Petersen Outlines Academic Agenda

Chancellor John D. Petersen has vowed to move research up on UConn's agenda and to identify areas in which the University can achieve excellence that will distinguish it from others.

Petersen, who was introduced by President Philip E. Austin to an audience of about 150 faculty, staff and students, was speaking during a forum Tuesday.

His address, which may be considered his inaugural speech as chancellor of UConn, focused on the twin themes of the student experience and the faculty enterprise. "We must ensure that the experience for students while they are here is unprecedented, so that when they leave here, they will make an imprint on the world," he said. "And we must invest in what we can do in a creative interdisciplinary way to distinguish this university from others ... reaching out to the state, the nation, and the world.

"There are many things you and I must accomplish together," he told the audience. "We must move quickly to define and live by our core values."

He said that, thanks to UConn 2000, the University's report card shows progress on infrastructure as "very good." He said the physical plant "is making us more competitive in the higher education community." UConn 2000 has also boosted the University's efforts to recruit outstanding faculty and students, he added.

But, as with all good students, he said, "our goal should be for the programmatic section of our next report card to read 'excellent'. We must identify where we are excellent now and where we can be in the future." In the words of hockey great Wayne Gretsky, he added, "Skate to where the puck is going to be, not where it has been."

Commenting on the upcoming fund raising campaign, which will include raising money for endowed chairs and scholarships, he said it is in the schools and colleges where campaign success will be achieved and most felt.

Still, in order to achieve excellence with relatively limited resources, money will be reallocated away from areas that have lost potency and invested in programs with promise and programs that are successful. "The achievement of quality will be the criterion of success," he said.

He vowed to support leaders within the University with the ability to make tough strategic decisions. "Our eyes must be on the greater good, that is, the University, not on a discipline or department or any of the parts," he said.

Petersen underscored the importance of UConn's status as a research university.

"The research descriptor is a significant distinguisher," he said, and he undertook to "put research back on the University's agenda - and high on the agenda."

He said the national search for a vice provost for research and graduate education is one of the most important tasks he faces.
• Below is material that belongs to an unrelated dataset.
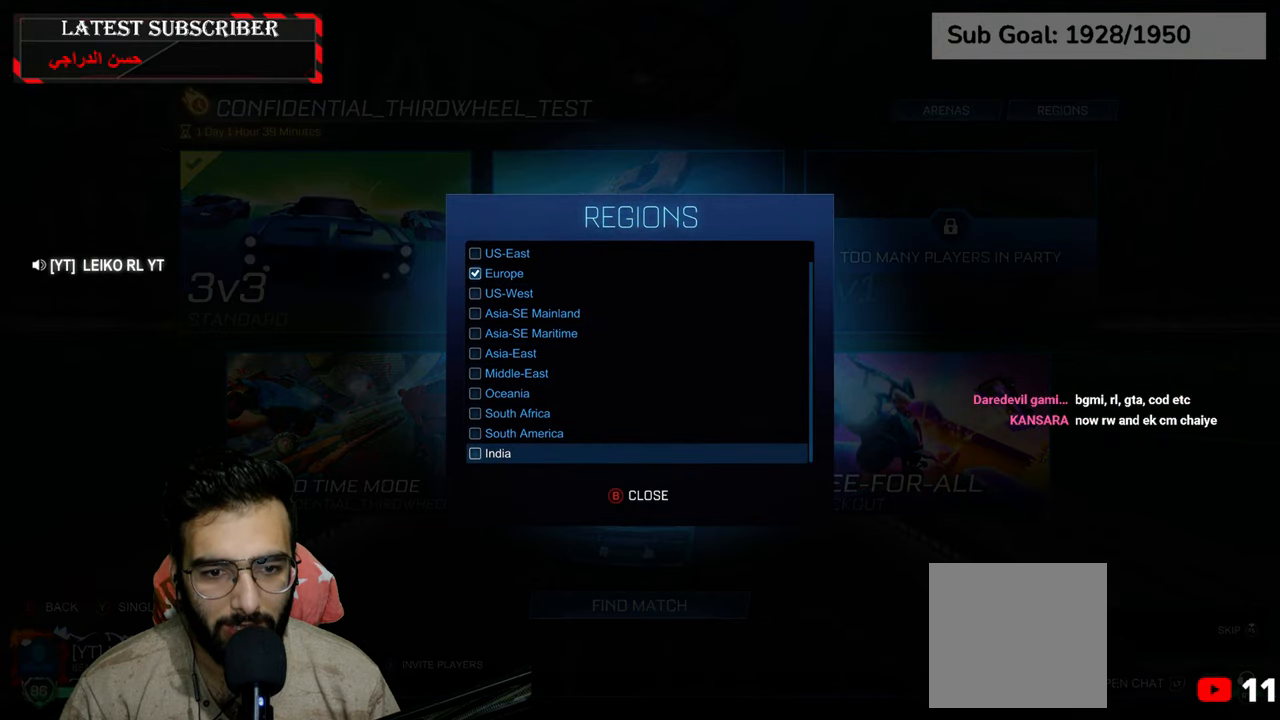
{"buttons": [], "left_stick": "up", "right_stick": "center", "events": [[150, "A", "down"], [234, "A", "up"], [384, "left_stick", "up"]]}
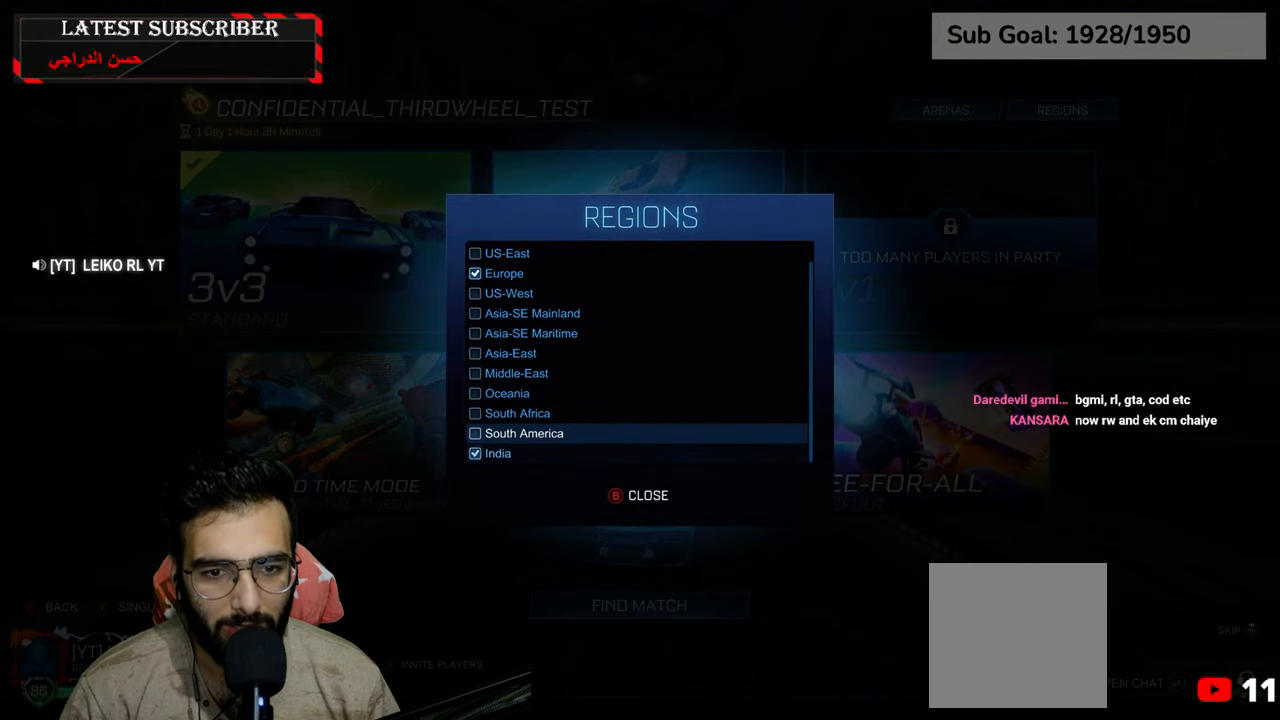
{"buttons": [], "left_stick": "up", "right_stick": "center", "events": []}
In the meantime, he has asked Ian Hart, the interim vice provost, "not to be custodial" but to address critical issues such as the growth of research funding, the need to focus and expand research efforts, and the topic of animal care. He said he will engage consultants to review the research administration and make recommendations to ensure it works well for those it serves.

At the same time, Petersen also promised to pay more attention to general education, citing the ongoing work of the committee reviewing the general education requirements. "UConn wants its students to be more successful than students coming from other institutions," he said.

He noted the rapidly changing environment and the "timeless, placeless" world that information technology has created. The new general education requirements include expectations about students' ability to write and be analytical and critical in their thinking, he said. But there is also an emphasis on ensuring that students gain a global perspective and develop the capability to compete in the global marketplace.

The new curriculum must include and encourage interdisciplinary and multidisciplinary study, he said, not only across departments and schools, but across campuses, with the Health Center, and between the University and industry. "These will not simply evolve," he said. "We must be aggressive in identifying the opportunities."

On the topic of diversity, Petersen said it is a hallmark of the university. "We seek to weave diversity of thought and diversity of experience into the tapestry of university life," he said. "It enables us to learn one from the other."

He said the number of minority students and faculty is insufficient in higher education everywhere, but the goal should be for faculty and staff to complement the student body. In recruiting, UConn must continue to make quality paramount, he said, but must also be proactive in seeking to promote diversity.

Petersen said the University's core values must include treating each other in a civil and tolerant manner. "We must not be satisfied with either overt or covert hostility," he said. "There must be empathy here and not indifference."

He recalled a 1999 Commencement speech given at UConn by David McCullough, noting the need, as never before, for the capacity to think with the heart as well as the mind. "That's our capacity, to shape hearts and minds," he said.

Petersen promised that his management style will be consultative and described his approach as: consult, decide, communicate, and move on. "Difficult decisions will be necessary but they will be made in a consultative manner," he said. "Join me on the road to excellence."